**BRIEF 1**
Update the dance-hall story between "With a look" and "went his way.", inclusive, putting "reproach" in place of "rebuke".
**BRIEF 2**
In the dance-hall story, at what time did the man's message say he would meet the evangelist?

**TEXT PROVIDED**
━━━━━━━━

Some nights after this, Evangelist S— visited a dance-hall, with a desire, if possible, to see some of Satan’s pleasure votaries delivered from his kingdom and power, and brought to the feet of Jesus. Here he met this same man who had attended the preaching, and said to him, “Is there not some opportunity for God to work here?”
With a look of almost fiendish hate, and with a voice of almost hellish aversion, he got the reply, “What business have you here! you get out of this place at once!” Accordingly, the evangelist, complying with this abrupt and ill-mannered rebuke, retired and went his way.
The next morning at the hotel where the preacher was staying came a message from none other than the one who, less than twelve hours before, had so reviled him, written thus, “S—, I treated you very rudely last night. I am sorry. I want you to forgive me. I go to Chester today to transact some business, and this evening at five o’clock I shall meet you. I want this question of salvation settled.”
That evening at a little before five o’clock, a man lay prostrate in the streets of Chester, bearing on his troubled brow the stamp of approaching death. A physician was hastily summoned, to whom the dying man said, “Doctor, is my condition anything serious? I have an appointment to soon meet a man in P—, which I must keep.”
“Man,” replied the physician, “you are dying, and, if you have anything to say, say it now.”
Gathering up his remaining strength, he took a pencil and wrote the evangelist the following line: —
“The night I heard you-preach I was deeply moved and troubled. I could not rest, so I took a drink to get relief. I took another and another to drown that terrible voice that harassed me. When I spoke to you at the hall that night I felt as though I were possessed by the devil. And now the question remains unsettled, and it’s too late.”
Having finished this, he raised high his hands and loudly cried, “Oh God, that night I might have been saved, but now I must be damned,” and fell over dead,
Reader, be advised and consider. Stop and reflect. An eternity of endless woe or eternal joy is straight before you. God in mercy and love calls your attention earnestly to it, and addresses Himself to your heart and conscience that you may repent and be converted. The morning with its joy and rapture cometh: also the night with its sorrow and misery. Oh, flee just now for refuge to Jesus ere you wait too long and say, “The harvest is past: the summer is ended and I am not saved.”

━━━━━━━━

**EXTRACTED MATERIAL**

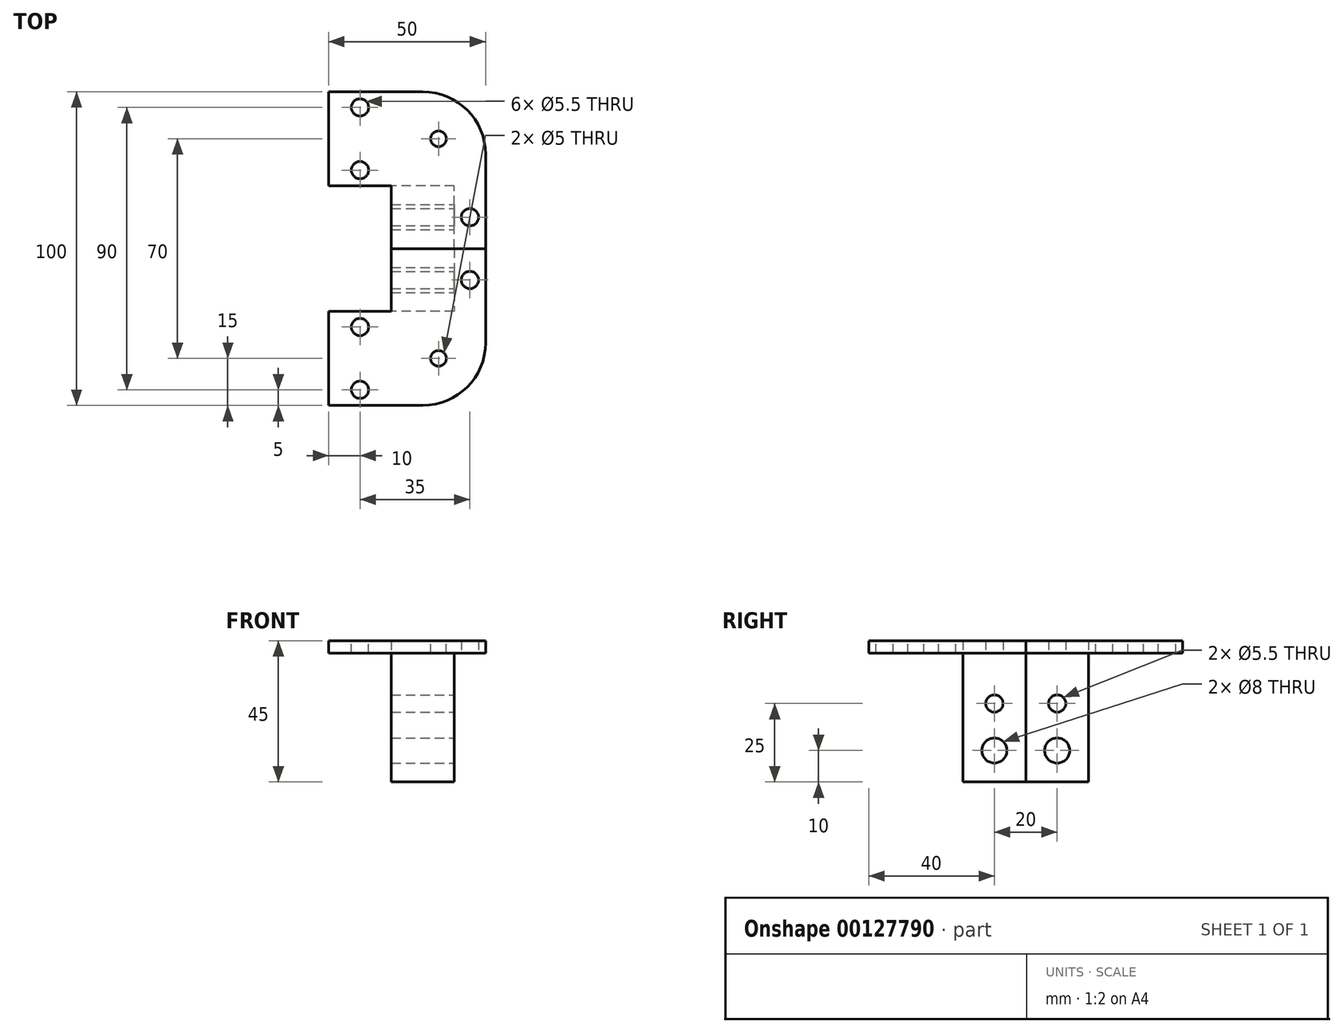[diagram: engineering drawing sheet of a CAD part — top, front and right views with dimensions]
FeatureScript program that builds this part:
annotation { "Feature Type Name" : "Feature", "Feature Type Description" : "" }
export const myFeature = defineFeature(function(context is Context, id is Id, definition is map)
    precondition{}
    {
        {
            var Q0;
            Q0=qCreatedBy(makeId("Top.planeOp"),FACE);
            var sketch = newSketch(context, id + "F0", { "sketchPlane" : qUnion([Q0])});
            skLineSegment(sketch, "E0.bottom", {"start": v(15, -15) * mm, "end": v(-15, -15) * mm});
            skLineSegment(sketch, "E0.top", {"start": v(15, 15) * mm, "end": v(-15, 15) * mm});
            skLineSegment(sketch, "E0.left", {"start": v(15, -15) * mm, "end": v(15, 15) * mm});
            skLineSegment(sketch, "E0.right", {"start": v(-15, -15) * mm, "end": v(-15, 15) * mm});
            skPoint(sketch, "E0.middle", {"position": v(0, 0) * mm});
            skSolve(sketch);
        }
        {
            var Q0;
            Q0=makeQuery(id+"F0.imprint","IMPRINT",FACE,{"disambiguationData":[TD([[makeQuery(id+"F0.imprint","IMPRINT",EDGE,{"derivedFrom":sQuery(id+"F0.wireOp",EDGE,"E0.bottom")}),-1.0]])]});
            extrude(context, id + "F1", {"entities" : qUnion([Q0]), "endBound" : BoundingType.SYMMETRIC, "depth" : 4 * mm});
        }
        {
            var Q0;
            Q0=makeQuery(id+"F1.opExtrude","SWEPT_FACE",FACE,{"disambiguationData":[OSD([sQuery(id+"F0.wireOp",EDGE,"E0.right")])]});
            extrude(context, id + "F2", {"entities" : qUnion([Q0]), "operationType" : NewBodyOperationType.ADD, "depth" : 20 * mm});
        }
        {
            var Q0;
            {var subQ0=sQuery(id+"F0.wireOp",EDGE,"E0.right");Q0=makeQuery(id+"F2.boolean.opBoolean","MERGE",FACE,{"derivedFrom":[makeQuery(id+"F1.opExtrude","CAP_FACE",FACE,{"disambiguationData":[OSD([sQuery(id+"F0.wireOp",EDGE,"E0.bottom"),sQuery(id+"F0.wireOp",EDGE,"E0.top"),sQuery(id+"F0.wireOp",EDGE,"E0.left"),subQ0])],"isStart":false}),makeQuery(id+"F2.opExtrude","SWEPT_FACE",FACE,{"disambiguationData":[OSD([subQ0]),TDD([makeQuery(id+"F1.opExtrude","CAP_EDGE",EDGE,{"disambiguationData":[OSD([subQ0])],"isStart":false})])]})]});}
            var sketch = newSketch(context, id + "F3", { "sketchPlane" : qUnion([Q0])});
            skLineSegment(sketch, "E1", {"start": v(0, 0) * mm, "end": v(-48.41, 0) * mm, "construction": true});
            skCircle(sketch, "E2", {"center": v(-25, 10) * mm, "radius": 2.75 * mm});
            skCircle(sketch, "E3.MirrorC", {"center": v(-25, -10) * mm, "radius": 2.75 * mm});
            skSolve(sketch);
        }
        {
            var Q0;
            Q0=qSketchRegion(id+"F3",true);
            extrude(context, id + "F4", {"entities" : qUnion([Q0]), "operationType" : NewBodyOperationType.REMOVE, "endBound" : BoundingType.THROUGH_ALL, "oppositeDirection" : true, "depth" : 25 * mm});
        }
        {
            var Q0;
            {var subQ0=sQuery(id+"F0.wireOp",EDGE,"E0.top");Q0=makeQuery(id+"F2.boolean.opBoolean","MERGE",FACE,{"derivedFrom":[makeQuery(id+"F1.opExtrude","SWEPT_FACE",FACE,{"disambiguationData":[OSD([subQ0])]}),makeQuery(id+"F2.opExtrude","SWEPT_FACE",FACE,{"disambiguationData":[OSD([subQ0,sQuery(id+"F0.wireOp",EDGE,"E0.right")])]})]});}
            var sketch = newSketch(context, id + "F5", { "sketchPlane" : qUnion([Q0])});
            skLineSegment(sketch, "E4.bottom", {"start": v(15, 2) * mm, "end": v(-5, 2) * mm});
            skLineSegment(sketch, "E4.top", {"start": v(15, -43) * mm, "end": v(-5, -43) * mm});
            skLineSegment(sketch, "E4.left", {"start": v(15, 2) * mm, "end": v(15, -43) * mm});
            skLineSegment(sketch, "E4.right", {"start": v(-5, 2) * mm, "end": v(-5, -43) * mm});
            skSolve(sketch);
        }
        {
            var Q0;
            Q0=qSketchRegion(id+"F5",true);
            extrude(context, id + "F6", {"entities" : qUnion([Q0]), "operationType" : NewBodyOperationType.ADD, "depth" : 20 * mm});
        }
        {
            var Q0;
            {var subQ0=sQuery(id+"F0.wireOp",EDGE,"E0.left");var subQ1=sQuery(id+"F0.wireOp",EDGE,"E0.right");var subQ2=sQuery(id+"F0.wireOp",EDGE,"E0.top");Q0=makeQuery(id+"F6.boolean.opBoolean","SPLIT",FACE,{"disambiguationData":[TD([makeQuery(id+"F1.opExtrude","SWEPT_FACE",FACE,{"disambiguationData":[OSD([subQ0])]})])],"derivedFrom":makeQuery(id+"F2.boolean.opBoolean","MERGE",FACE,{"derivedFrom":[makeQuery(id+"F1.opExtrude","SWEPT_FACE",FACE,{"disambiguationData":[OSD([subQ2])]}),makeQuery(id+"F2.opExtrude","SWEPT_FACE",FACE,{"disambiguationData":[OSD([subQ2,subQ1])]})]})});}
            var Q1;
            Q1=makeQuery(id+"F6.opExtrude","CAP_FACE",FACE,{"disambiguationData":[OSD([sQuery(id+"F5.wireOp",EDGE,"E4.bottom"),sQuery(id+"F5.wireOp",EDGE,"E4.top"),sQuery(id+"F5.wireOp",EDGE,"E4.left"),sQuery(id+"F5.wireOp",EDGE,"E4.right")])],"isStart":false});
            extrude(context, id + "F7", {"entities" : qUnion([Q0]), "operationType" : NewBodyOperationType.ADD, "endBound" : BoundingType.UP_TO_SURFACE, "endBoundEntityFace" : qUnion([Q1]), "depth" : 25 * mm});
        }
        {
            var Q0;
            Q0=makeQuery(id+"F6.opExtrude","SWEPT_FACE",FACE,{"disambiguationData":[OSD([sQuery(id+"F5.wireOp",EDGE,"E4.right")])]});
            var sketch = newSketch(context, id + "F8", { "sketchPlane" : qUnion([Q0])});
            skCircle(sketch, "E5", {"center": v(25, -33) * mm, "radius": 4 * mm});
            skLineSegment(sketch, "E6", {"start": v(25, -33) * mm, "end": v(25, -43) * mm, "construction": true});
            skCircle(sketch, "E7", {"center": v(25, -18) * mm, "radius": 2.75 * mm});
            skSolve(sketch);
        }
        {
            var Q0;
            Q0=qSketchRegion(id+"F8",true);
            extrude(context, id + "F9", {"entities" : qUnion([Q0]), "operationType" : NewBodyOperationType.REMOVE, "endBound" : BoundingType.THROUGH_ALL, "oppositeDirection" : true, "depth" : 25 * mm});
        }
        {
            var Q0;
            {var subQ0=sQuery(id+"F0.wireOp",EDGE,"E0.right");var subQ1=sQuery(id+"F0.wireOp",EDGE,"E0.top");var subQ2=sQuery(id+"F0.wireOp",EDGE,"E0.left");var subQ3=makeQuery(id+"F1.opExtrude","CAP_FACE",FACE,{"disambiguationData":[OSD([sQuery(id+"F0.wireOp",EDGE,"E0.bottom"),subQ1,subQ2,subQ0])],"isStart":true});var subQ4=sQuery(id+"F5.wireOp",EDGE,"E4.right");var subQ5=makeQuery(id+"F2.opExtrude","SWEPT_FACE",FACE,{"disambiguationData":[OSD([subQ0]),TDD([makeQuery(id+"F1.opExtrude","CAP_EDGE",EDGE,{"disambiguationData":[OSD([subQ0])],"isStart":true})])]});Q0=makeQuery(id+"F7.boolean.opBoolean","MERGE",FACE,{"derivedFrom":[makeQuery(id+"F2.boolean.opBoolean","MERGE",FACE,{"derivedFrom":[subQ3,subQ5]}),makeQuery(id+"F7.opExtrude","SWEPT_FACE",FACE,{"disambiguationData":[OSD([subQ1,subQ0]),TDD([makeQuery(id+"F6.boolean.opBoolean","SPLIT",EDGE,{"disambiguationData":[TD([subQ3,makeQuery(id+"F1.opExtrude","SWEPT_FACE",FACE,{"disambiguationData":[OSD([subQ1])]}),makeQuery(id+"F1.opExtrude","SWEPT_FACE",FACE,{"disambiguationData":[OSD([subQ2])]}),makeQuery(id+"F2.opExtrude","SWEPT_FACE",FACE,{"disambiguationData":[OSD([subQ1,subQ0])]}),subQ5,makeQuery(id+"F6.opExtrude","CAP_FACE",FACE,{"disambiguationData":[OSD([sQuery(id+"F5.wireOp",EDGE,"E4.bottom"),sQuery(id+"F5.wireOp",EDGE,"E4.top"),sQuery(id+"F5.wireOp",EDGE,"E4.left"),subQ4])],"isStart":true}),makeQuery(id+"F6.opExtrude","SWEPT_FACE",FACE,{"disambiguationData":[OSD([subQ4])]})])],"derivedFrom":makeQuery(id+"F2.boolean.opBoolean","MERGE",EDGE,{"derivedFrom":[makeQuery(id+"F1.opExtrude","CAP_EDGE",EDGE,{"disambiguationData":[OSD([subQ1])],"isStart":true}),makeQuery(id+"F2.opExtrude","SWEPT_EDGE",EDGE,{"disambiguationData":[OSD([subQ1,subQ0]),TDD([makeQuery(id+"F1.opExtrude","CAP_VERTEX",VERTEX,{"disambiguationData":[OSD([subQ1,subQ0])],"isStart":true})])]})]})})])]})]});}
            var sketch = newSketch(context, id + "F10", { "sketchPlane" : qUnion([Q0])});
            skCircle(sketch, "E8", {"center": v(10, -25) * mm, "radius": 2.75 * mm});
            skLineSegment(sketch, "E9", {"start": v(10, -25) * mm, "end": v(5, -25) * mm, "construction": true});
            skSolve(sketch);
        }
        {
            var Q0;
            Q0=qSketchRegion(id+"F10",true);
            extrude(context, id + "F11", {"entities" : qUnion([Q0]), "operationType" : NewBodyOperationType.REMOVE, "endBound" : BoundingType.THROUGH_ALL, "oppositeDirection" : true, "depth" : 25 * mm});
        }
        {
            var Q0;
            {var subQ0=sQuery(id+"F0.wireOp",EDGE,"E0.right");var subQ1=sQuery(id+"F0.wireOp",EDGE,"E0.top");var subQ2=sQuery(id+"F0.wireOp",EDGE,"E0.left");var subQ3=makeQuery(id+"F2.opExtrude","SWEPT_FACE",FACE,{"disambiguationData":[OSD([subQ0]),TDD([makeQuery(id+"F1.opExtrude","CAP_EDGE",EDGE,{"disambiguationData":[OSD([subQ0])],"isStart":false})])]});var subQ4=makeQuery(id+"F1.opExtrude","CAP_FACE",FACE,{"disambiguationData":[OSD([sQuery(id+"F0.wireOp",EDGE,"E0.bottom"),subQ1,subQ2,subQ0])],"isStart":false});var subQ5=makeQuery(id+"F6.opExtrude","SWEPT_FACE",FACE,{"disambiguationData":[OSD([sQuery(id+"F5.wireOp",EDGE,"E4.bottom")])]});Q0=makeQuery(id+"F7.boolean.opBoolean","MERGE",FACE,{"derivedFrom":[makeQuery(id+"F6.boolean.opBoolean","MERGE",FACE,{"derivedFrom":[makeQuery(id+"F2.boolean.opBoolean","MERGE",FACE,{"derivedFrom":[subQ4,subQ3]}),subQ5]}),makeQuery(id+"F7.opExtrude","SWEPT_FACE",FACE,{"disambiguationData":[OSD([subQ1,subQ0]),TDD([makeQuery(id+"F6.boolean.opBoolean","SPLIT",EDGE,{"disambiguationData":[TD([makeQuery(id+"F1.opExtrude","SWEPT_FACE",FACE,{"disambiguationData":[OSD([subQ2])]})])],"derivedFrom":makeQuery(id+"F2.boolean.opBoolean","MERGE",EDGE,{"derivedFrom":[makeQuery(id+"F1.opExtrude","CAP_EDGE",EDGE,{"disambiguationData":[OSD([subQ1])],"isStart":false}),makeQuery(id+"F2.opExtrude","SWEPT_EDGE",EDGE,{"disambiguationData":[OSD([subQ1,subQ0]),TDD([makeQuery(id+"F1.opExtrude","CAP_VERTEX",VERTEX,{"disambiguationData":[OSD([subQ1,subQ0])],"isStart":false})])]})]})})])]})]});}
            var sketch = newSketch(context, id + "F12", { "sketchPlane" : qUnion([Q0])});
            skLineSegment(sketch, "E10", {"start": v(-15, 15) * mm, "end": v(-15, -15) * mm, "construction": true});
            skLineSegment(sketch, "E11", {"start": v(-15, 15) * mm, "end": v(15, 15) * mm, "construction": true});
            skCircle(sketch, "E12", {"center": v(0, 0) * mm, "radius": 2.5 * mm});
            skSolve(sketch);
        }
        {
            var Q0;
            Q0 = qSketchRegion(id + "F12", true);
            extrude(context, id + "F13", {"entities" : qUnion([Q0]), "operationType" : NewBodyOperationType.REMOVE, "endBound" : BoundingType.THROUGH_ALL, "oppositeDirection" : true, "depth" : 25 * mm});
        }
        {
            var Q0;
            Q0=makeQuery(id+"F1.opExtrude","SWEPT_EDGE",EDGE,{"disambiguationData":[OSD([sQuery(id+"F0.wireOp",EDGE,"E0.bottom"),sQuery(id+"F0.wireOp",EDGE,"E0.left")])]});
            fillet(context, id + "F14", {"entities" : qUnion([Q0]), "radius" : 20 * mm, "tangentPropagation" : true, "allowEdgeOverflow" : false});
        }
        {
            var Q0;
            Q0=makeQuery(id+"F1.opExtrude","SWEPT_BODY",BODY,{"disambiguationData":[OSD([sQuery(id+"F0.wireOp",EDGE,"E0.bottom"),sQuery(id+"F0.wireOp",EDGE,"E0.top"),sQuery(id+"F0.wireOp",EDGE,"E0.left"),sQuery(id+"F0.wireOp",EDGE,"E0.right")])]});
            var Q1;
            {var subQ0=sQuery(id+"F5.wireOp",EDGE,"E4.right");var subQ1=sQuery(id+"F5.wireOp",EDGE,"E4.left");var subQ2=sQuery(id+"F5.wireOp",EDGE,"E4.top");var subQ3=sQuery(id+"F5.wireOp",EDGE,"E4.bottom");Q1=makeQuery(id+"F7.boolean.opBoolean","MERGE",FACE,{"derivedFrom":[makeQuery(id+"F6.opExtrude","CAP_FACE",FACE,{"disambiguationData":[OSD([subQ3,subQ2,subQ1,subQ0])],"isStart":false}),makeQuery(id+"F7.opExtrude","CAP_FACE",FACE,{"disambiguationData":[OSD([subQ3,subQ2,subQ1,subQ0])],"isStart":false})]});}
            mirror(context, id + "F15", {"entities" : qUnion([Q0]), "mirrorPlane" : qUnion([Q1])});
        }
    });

━━━━━━━━

**RESPONSE 1**
With a look of almost fiendish hate, and with a voice of almost hellish aversion, he got the reply, “What business have you here! you get out of this place at once!” Accordingly, the evangelist, complying with this abrupt and ill-mannered reproach, retired and went his way.

**RESPONSE 2**
At five o'clock that evening.